Objective: To assess the prevalence of hidden hypercortisolism (HidHyCo) in a large sample of patients with osteoporosis or osteopenia plus the comorbidities possibly associated with cortisol excess and to evaluate the characteristics predictive of HidHyCo

Methods: From April 2023 to January 2025 we enrolled, in 5 Italian hospitals, 1194 patients without clinically overt hypercortisolism or other secondary causes of osteoporosis. Patients were referred for evaluation of osteoporosis or fragility fractures, or for osteopenia associated with ≧1 of these conditions: hypertension (treated ≧2 drugs or not well controlled, severe-hypertension), diabetes, history of cardiovascular events (CVE).

Measurements: In all patients we collected data regarding history of fragility fractures, diabetes, hypertension and CVE. Bone mineral density was measured with DXA at lumbar spine and femur and the presence of vertebral fractures (mVFx) was evaluated with thoracolumbar X-ray and the Spinal Deformity Index (SDI) was calculated. All patients performed twice: 1 mg overnight dexamethasone suppression test (DST) and, as confirmatory, 2day low-dose DST (2day-ldDST) for HidHyCo diagnosis.
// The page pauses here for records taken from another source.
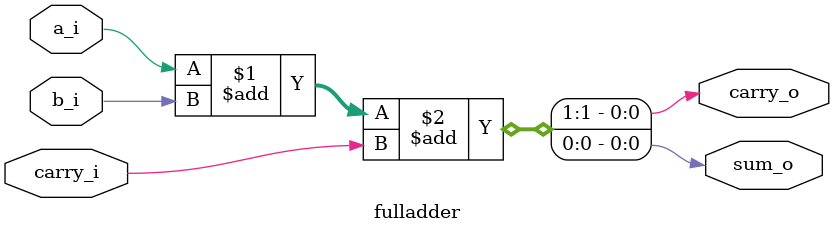
<source format=sv>
module fulladder (
  input  logic a_i,
  input  logic b_i,
  input  logic carry_i,
  output logic sum_o,
  output logic carry_o
);

  assign { carry_o, sum_o } = a_i + b_i + carry_i;

endmodule

</source>
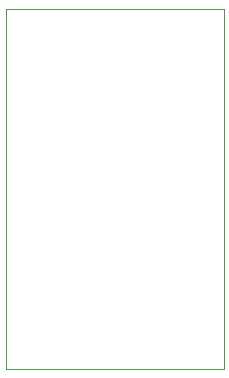
<source format=gm1>
G04 #@! TF.GenerationSoftware,KiCad,Pcbnew,5.1.5+dfsg1-2build2*
G04 #@! TF.CreationDate,2020-08-31T21:39:47-07:00*
G04 #@! TF.ProjectId,adapter,61646170-7465-4722-9e6b-696361645f70,v01*
G04 #@! TF.SameCoordinates,Original*
G04 #@! TF.FileFunction,Profile,NP*
%FSLAX46Y46*%
G04 Gerber Fmt 4.6, Leading zero omitted, Abs format (unit mm)*
G04 Created by KiCad (PCBNEW 5.1.5+dfsg1-2build2) date 2020-08-31 21:39:47*
%MOMM*%
%LPD*%
G04 APERTURE LIST*
%ADD10C,0.025400*%
G04 APERTURE END LIST*
D10*
X130784600Y-115493800D02*
X130810000Y-85064600D01*
X149275800Y-115493800D02*
X130784600Y-115493800D01*
X149275800Y-85064600D02*
X149275800Y-115493800D01*
X130810000Y-85064600D02*
X149275800Y-85064600D01*
M02*

</source>
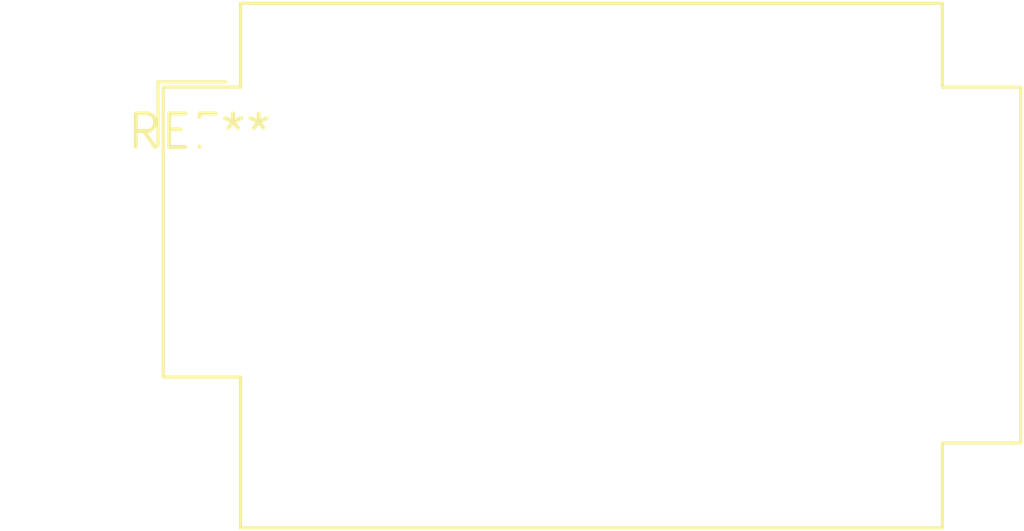
<source format=kicad_pcb>
(kicad_pcb (version 20240108) (generator pcbnew)

  (general
    (thickness 1.6)
  )

  (paper "A4")
  (layers
    (0 "F.Cu" signal)
    (31 "B.Cu" signal)
    (32 "B.Adhes" user "B.Adhesive")
    (33 "F.Adhes" user "F.Adhesive")
    (34 "B.Paste" user)
    (35 "F.Paste" user)
    (36 "B.SilkS" user "B.Silkscreen")
    (37 "F.SilkS" user "F.Silkscreen")
    (38 "B.Mask" user)
    (39 "F.Mask" user)
    (40 "Dwgs.User" user "User.Drawings")
    (41 "Cmts.User" user "User.Comments")
    (42 "Eco1.User" user "User.Eco1")
    (43 "Eco2.User" user "User.Eco2")
    (44 "Edge.Cuts" user)
    (45 "Margin" user)
    (46 "B.CrtYd" user "B.Courtyard")
    (47 "F.CrtYd" user "F.Courtyard")
    (48 "B.Fab" user)
    (49 "F.Fab" user)
    (50 "User.1" user)
    (51 "User.2" user)
    (52 "User.3" user)
    (53 "User.4" user)
    (54 "User.5" user)
    (55 "User.6" user)
    (56 "User.7" user)
    (57 "User.8" user)
    (58 "User.9" user)
  )

  (setup
    (pad_to_mask_clearance 0)
    (pcbplotparams
      (layerselection 0x00010fc_ffffffff)
      (plot_on_all_layers_selection 0x0000000_00000000)
      (disableapertmacros false)
      (usegerberextensions false)
      (usegerberattributes false)
      (usegerberadvancedattributes false)
      (creategerberjobfile false)
      (dashed_line_dash_ratio 12.000000)
      (dashed_line_gap_ratio 3.000000)
      (svgprecision 4)
      (plotframeref false)
      (viasonmask false)
      (mode 1)
      (useauxorigin false)
      (hpglpennumber 1)
      (hpglpenspeed 20)
      (hpglpendiameter 15.000000)
      (dxfpolygonmode false)
      (dxfimperialunits false)
      (dxfusepcbnewfont false)
      (psnegative false)
      (psa4output false)
      (plotreference false)
      (plotvalue false)
      (plotinvisibletext false)
      (sketchpadsonfab false)
      (subtractmaskfromsilk false)
      (outputformat 1)
      (mirror false)
      (drillshape 1)
      (scaleselection 1)
      (outputdirectory "")
    )
  )

  (net 0 "")

  (footprint "Senseair_S8_Up" (layer "F.Cu") (at 0 0))

)

</source>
Results: The presence of HidHyCo was detected in 26 out of 1192 patients (2.2%). As for the characteristics predictive of HidHyCo, here we present a preliminary analysis on 318 patients. Within this group, 43 patients (13.5%) showed DST>1.8 mcg/dl, and in 14 (4.4%) HidHyCo was confirmed. Patients with and without HidHyCo showed no difference in prevalence of osteoporosis (75.0 vs 80.8%, P=0.708), CVE (8.3% vs 2.8%, P=0.314), diabetes (8.3% vs 12.7%, P=1.00) and severe-hypertension (25.0% vs 20.6%, P=0.710). Patients with HidHyCo showed a higher prevalence of mVFX or major clinical fractures (MajorFX) (75.0% vs 37.6%, P=0.014) and higher SDI (4.1±6.3 vs 1.2±2.4, P=0.001). In two separated logistic analyses, adjusted for age, osteoporosis, diabetes, severe-hypertension, the presence of a mVFX or MajorFX (odds ratio, 4.5 [CI, 1.14 to 17.37], P=0.031) and SDI (odds ratio, 1.2 [CI, 1.05 to 1.38], P=0.006) were associated with HidHyCo.

Conclusions: HidHyCo may be more common than is generally recognized in patients with bone fragility in whom other secondary causes have been excluded. The presence of mVFX or MajorFX and the SDI are associated with a higher risk of HidHyCo.